Exercise instructions - Search the listing for "thumb" and copy every line where it appears.

(Input)

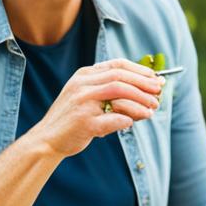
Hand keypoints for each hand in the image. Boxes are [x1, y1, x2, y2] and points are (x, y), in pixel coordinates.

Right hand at [29, 59, 163, 157]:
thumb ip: (109, 92)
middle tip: (158, 93)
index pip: (117, 65)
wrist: (46, 140)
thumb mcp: (87, 98)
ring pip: (119, 93)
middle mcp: (82, 84)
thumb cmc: (72, 120)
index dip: (140, 71)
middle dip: (144, 84)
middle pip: (120, 77)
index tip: (155, 79)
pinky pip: (113, 118)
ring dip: (140, 101)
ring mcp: (82, 102)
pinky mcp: (84, 122)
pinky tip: (133, 123)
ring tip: (152, 109)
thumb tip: (146, 93)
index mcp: (84, 75)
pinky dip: (127, 119)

(End Input)

Written response -
thumb ip: (109, 92)
thumb mcp: (87, 98)
thumb cmc: (72, 120)
thumb tip: (146, 93)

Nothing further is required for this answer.